Interrupting himself, Mr. Sarkar said:

"Perhaps I am doing injustice to many good works that are exhibited here by attempting this bird's-eye view in such a hurried manner. But I am talking only of certain special features that have attracted my attention in these few minutes. I cannot, however, bid you good-bye before I draw your attention to the pictures 133 and 135.”

These exhibits are known as The deserted house tells its owner's fate and Captive Light. The artist is Gaganendra Nath Tagore.

“The titles," remarked Mr. Sarkar, "are mysterious no doubt. The artist has chosen to be frankly mystical, at any rate, in description. But there is hardly anything mystifying in the works themselves.

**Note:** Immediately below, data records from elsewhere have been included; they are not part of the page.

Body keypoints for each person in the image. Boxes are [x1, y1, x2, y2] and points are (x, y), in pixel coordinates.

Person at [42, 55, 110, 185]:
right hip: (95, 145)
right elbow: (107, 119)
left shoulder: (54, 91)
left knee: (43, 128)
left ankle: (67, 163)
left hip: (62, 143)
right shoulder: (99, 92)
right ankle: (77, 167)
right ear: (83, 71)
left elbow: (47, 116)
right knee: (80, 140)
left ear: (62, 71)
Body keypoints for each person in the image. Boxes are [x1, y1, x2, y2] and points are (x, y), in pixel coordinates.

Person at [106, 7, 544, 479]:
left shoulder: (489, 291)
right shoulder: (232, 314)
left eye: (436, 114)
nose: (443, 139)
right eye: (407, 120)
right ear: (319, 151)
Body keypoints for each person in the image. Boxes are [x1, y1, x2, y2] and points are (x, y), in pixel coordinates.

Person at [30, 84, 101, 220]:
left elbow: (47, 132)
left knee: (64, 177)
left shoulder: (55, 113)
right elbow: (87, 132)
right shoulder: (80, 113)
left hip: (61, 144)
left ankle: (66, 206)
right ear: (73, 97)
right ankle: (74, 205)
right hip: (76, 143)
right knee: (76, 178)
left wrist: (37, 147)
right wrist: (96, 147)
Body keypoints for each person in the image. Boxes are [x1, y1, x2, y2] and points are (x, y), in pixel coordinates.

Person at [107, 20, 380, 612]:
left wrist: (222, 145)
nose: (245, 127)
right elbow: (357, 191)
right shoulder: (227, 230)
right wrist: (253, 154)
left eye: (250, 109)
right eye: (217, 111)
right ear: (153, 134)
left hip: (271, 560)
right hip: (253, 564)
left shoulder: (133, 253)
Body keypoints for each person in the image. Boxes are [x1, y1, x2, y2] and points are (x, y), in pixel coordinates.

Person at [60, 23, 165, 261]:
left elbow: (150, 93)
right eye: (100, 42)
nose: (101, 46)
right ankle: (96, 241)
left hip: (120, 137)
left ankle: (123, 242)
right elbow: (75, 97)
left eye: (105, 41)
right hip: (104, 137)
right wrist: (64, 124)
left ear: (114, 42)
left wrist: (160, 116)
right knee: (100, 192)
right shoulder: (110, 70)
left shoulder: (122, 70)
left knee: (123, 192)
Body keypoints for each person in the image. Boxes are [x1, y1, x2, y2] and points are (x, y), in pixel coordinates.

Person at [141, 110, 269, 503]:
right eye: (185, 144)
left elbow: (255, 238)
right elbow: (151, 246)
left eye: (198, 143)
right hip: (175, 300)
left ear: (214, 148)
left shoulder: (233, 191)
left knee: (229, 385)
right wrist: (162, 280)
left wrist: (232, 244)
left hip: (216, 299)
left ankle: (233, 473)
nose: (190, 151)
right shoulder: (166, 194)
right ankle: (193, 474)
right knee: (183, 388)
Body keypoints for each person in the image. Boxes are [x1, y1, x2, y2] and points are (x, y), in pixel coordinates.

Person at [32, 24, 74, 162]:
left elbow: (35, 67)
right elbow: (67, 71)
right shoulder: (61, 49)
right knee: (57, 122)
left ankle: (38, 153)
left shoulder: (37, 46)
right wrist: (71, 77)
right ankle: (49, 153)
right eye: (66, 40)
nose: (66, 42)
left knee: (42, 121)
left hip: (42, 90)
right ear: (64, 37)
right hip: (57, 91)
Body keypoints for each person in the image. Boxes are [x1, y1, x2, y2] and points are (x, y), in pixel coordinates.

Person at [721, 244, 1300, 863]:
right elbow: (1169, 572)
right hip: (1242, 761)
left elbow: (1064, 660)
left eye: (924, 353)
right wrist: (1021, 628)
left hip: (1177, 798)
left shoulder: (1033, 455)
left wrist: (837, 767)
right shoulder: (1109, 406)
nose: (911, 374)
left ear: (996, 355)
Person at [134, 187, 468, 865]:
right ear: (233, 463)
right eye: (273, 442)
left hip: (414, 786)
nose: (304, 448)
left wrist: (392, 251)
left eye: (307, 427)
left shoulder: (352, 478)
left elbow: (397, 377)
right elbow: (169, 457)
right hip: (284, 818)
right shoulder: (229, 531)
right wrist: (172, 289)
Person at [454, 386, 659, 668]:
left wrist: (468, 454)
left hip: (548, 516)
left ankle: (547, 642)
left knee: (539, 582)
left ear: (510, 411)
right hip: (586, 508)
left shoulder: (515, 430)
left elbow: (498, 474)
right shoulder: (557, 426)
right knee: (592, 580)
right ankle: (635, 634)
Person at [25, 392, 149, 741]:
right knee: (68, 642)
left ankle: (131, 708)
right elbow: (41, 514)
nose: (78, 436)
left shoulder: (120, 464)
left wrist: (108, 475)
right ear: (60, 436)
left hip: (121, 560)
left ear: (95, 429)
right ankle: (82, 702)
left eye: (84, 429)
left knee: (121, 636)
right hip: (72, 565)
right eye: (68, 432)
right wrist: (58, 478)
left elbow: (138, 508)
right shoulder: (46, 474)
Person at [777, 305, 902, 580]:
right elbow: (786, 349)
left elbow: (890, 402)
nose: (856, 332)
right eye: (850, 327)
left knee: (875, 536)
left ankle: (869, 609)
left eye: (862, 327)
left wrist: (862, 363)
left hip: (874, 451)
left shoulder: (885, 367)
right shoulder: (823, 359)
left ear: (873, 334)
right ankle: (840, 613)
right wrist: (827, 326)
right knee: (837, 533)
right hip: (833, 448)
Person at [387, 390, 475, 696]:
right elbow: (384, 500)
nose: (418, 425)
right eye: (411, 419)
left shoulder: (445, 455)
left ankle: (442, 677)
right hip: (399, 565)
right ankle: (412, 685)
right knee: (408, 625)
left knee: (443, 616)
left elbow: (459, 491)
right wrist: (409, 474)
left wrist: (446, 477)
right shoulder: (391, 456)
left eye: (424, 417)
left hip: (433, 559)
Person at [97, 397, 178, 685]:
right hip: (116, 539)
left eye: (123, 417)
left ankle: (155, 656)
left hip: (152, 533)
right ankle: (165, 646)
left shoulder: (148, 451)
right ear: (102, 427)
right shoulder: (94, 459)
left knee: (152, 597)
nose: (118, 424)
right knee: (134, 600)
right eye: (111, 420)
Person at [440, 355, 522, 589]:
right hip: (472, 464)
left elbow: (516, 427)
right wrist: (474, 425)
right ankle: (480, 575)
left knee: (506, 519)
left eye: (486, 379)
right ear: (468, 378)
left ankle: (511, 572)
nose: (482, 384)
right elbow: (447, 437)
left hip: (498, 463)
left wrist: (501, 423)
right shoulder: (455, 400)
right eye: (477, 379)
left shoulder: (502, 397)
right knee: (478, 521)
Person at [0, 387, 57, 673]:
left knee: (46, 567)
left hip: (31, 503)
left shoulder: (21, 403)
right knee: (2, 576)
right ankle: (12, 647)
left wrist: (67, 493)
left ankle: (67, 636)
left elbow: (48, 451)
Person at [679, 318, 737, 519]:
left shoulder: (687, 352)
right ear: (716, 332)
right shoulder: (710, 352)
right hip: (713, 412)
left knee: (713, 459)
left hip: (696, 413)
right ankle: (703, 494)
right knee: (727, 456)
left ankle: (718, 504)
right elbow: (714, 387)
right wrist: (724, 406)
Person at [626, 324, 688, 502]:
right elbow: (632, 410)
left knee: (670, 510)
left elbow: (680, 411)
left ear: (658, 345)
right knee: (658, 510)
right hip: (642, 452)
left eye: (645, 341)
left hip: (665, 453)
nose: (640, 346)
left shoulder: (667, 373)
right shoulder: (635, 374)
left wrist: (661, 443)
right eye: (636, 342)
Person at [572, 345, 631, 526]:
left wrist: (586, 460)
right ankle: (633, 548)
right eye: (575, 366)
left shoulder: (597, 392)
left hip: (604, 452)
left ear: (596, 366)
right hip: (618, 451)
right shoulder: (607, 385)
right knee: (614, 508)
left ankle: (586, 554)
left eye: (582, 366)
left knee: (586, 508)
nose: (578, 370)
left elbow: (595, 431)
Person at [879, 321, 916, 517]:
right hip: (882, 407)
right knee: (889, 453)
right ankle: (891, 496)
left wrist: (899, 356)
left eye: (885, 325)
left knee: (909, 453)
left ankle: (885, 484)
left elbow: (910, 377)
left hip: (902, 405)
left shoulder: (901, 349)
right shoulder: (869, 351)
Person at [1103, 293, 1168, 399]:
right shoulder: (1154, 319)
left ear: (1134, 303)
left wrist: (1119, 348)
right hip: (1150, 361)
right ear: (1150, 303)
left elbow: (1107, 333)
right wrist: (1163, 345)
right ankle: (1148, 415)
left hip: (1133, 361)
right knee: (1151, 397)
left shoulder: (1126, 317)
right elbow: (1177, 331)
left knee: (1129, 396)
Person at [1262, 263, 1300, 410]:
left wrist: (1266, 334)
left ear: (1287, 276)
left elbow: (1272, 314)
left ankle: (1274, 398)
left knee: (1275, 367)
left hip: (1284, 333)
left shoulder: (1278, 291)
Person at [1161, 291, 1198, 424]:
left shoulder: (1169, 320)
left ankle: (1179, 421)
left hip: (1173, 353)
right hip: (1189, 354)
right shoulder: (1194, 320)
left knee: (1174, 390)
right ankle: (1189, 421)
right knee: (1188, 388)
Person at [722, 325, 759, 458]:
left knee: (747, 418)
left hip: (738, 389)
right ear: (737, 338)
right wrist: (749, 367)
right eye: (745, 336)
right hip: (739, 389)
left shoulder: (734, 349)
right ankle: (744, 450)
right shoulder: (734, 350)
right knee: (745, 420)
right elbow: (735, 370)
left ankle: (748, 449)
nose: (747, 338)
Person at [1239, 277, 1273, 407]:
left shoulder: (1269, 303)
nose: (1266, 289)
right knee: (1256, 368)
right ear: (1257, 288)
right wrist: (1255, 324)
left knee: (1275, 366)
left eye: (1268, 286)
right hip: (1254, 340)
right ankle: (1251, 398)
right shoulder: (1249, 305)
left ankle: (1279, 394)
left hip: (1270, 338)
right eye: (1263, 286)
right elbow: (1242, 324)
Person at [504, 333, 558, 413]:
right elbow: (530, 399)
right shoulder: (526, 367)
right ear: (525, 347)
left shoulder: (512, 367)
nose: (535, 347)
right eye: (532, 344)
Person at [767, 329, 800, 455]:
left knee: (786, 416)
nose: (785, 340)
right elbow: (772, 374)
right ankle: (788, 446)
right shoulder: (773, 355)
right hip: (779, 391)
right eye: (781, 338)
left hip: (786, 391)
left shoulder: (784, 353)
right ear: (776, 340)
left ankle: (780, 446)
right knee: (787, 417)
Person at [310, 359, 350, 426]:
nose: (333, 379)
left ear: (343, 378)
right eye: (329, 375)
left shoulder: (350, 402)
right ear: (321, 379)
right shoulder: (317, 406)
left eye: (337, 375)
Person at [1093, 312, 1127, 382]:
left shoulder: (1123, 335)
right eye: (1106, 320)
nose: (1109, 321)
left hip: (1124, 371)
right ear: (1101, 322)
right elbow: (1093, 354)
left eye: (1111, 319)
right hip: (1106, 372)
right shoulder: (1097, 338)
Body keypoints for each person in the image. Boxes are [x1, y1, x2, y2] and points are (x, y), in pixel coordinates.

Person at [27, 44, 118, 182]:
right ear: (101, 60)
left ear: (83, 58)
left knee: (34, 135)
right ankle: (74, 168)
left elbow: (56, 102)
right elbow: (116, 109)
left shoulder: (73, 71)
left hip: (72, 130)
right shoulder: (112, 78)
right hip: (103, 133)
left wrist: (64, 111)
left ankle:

“Ostensibly, the painter has given us some houses. But nobody would be prepared to believe that these are house-forms at all. One may not object to believing at the utmost that one is perhaps here in the presence of brick or stone structures. No stereotyped architectural design is there, nothing to connect it with the familar forms of masonry work, much to the discomfiture of the contractors and engineers. From this standpoint one would not be wrong if one were to believe that mystical something is in sight. Indeed, one might go to the extreme and remark that there does not seem to be anything in the line of conventional forms except only a few touches at different points."

“And yet I believe," said Mr. Sedan, “that a lover of art will find in these formless forms of absolutely no historical racial context some of the most vital colour-compositions and architectonic expressions. The blue and white of 133 the red and blue of 135, exhibit delightful varieties of structural colour-design of moderately large sizes. There is plenty of nourishing food here for the student of æsthetics.


“Even without being able fully to understand what forms lie before our eyes, according to the recognized canons of the objective world, we feel that the shapes have been placed alongside of one another in symmetrical and harmonious groups. I should invite all art-critics and lovers of art to begin with such specimens as object lessons in ' pure art’.

"It is in such compositions, thoroughly futuristic as they are, that we begin to appreciate without the scaffolding of legends, stories, messages and moralizings, the foundations of genuine artistic sense. This artist is certainly a creator of new forms which no doubt have a great message to the souls that thirst for creation.”